The numerous layoffs announced by Silicon Valley companies are raising fears in Ireland, where many of these digital giants are based.

Google recently cut 240 jobs in Ireland.

DUBLIN – In Silicon Docks, a former industrial district now home to many modern buildings, some Tech workers admit the excitement isn't what it used to be.

People are worried, admits a man we meet near the canal during his lunch break. He explains that he was just discussing the subject with a colleague.

Like their colleagues in California, many Irish employees of social media giants or other technology companies have suffered the consequences of recently announced restructuring plans.

Alphabet, Meta, Twitter, Salesforce, PayPal: the abolition of tens of thousands of positions has already been announced by the management of several companies. And if hundreds of workers are already affected in Ireland, we do not yet know the impact of all these announcements on the island.

Charlie Le Brun lost his job in the technology sector in the last few months.

We received a first email in November, telling us that […] to prepare for the recession, the box should reduce its costs, testifies Charlie Le Brun, a Frenchman who has been living for several years in Ireland who recently lost his job in an Irish company specializing in virtual payment.

“It's true that there are quite a few of my friends who are wondering, who are a little nervous at the moment, or even who are already starting to look for another job in anticipation of potential plans of dismissal.

— Charlie Le Brun, tech worker in Dublin

If the difficulties facing tech companies are causing so much fear in Ireland, it's because employees of this sector are those with the highest incomes in the country. In 2019, their payroll represented 8.5 billion euros.

“It is the high tech sector that is pushing the Irish economy to some pretty impressive growth rates.

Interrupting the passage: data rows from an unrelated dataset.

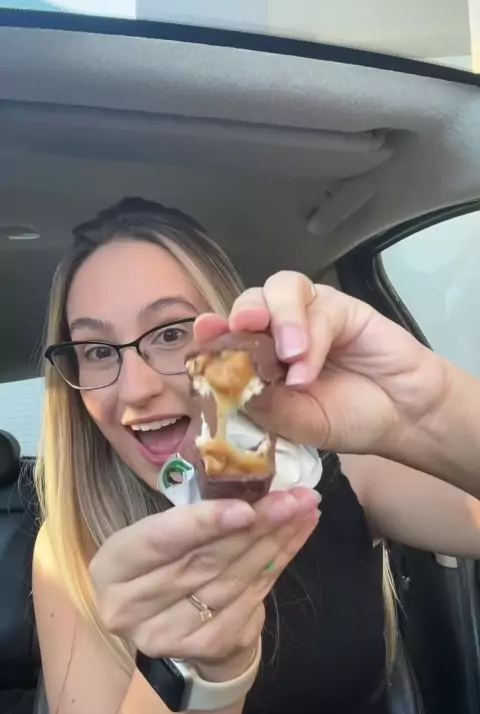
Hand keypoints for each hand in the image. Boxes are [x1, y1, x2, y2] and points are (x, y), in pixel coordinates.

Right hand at [90, 488, 319, 681]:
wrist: (170, 623)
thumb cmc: (164, 560)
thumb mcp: (160, 534)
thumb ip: (191, 517)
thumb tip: (249, 479)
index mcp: (112, 567)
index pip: (159, 541)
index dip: (203, 523)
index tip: (246, 507)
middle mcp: (130, 607)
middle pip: (204, 561)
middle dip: (256, 526)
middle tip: (294, 498)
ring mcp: (169, 634)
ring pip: (233, 580)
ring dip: (276, 542)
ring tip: (303, 510)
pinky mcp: (207, 646)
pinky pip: (251, 599)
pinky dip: (279, 563)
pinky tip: (296, 536)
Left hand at [194, 273, 450, 459]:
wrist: (403, 418)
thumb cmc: (347, 419)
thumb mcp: (297, 424)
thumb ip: (265, 404)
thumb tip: (230, 385)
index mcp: (260, 358)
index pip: (227, 335)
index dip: (212, 330)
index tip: (203, 332)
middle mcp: (279, 330)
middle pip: (249, 302)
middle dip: (241, 313)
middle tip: (242, 329)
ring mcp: (309, 315)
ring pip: (280, 289)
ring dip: (279, 317)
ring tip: (289, 355)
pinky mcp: (341, 307)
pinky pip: (319, 308)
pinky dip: (311, 336)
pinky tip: (308, 368)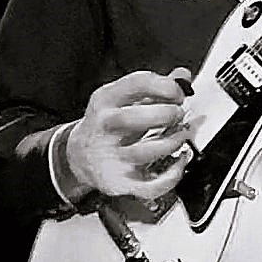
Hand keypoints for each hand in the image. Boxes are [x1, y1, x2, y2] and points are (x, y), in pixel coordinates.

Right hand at [65, 69, 194, 200]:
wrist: (79, 156)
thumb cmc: (109, 124)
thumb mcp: (123, 99)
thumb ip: (155, 88)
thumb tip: (182, 76)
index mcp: (106, 100)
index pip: (137, 84)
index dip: (166, 87)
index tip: (178, 93)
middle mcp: (105, 127)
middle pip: (135, 118)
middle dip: (167, 114)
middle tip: (178, 115)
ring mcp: (110, 156)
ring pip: (145, 152)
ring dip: (172, 143)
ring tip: (179, 136)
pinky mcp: (119, 181)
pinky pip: (151, 185)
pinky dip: (172, 175)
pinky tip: (178, 161)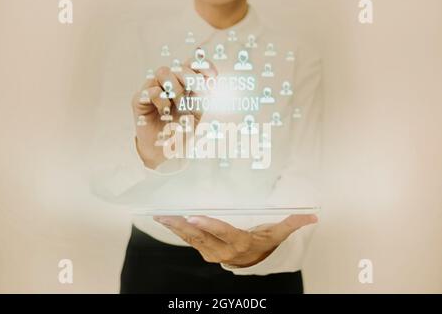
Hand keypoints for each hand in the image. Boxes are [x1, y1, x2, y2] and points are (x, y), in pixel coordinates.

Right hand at [131, 58, 217, 168]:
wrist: (162, 152)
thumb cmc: (180, 132)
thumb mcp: (197, 114)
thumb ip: (203, 96)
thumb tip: (211, 78)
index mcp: (186, 85)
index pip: (194, 65)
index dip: (204, 65)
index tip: (212, 75)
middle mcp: (170, 83)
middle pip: (181, 66)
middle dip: (190, 78)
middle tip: (193, 94)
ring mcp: (154, 88)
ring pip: (164, 71)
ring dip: (176, 89)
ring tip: (177, 105)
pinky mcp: (140, 98)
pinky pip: (152, 90)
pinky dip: (161, 101)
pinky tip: (164, 111)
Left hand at [153, 214, 317, 267]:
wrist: (251, 260)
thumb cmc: (263, 242)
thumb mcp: (277, 233)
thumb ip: (292, 223)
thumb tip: (313, 216)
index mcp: (240, 243)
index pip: (223, 233)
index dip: (209, 225)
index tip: (193, 217)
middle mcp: (222, 250)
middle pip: (200, 237)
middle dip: (182, 226)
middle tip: (167, 214)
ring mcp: (210, 252)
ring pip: (190, 239)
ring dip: (174, 227)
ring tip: (160, 214)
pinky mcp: (203, 250)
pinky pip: (187, 240)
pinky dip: (176, 230)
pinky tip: (165, 219)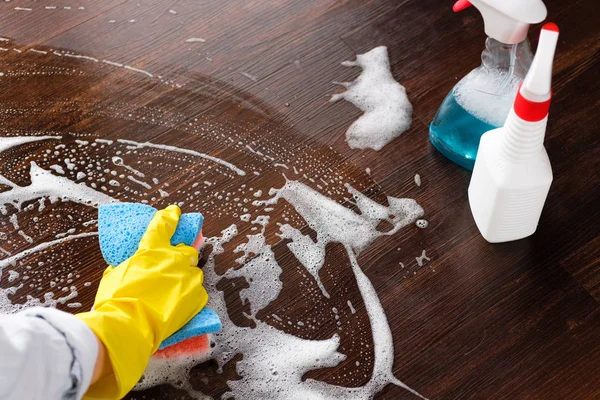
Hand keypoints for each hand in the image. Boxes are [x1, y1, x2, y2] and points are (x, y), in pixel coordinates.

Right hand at [76, 205, 207, 398]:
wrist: (130, 326)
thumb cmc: (115, 300)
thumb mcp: (114, 275)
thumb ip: (129, 267)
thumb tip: (130, 269)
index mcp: (151, 250)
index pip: (163, 225)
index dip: (170, 216)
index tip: (175, 211)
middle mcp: (174, 259)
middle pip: (187, 251)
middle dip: (182, 257)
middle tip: (174, 267)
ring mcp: (189, 277)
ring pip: (193, 273)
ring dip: (185, 279)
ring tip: (174, 293)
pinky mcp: (198, 297)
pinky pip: (198, 293)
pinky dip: (190, 297)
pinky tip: (179, 306)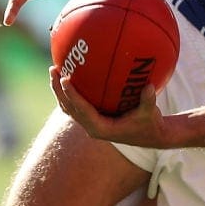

—Antoin Murphy, Emeritus Professor of Economics at Trinity College Dublin

Emeritus Professor at Trinity College Antoin Murphy also attributes the transformation of the Irish economy over the last decades to the presence of multinationals, particularly digital ones.

This is quite recent, which is happening, because if you look at the Irish economy in the 1980s […] it was very rural, there was very little industry, he explains.

According to the expert, the presence of the island within the European Union and its young, English-speaking workforce have helped attract digital giants.

The Silicon Docks district in Dublin is home to several technology companies. Its name refers to the famous Silicon Valley in the United States.

Dublin has also developed a very advantageous tax system for companies.

Ireland has been criticized for the way its system has been used by multinationals to set up aggressive tax planning structures, a 2022 European Parliament report said, adding that in response to this phenomenon, Ireland has taken a series of measures to tackle tax avoidance.

By becoming dependent on the presence of foreign companies on its territory, the country is become too vulnerable to business decisions made thousands of miles from Dublin?

According to a recent analysis by Irish firm Goodbudy, taxes paid by ten multinational corporations, many but not all of which specialize in technology, account for 56% of the country's tax revenue.

L ireland is vulnerable to shocks to these businesses, it says. The authors of the report add that this highlights the need for diversification.

Economist Antoin Murphy explains that the tech sector has been instrumental in transforming the Irish economy.

But, according to Emeritus Professor Antoin Murphy, if it weren't for the multinationals, in my opinion the Irish economy would be in dire straits.


Nevertheless, for the moment, the challenge is great for workers in this sector, who, like Charlie Le Brun, are trying to find a new job.

There are a lot of people on the market, so it's always more difficult to immediately find a job, he notes about the current context, while remaining confident in the strength of the technology sector.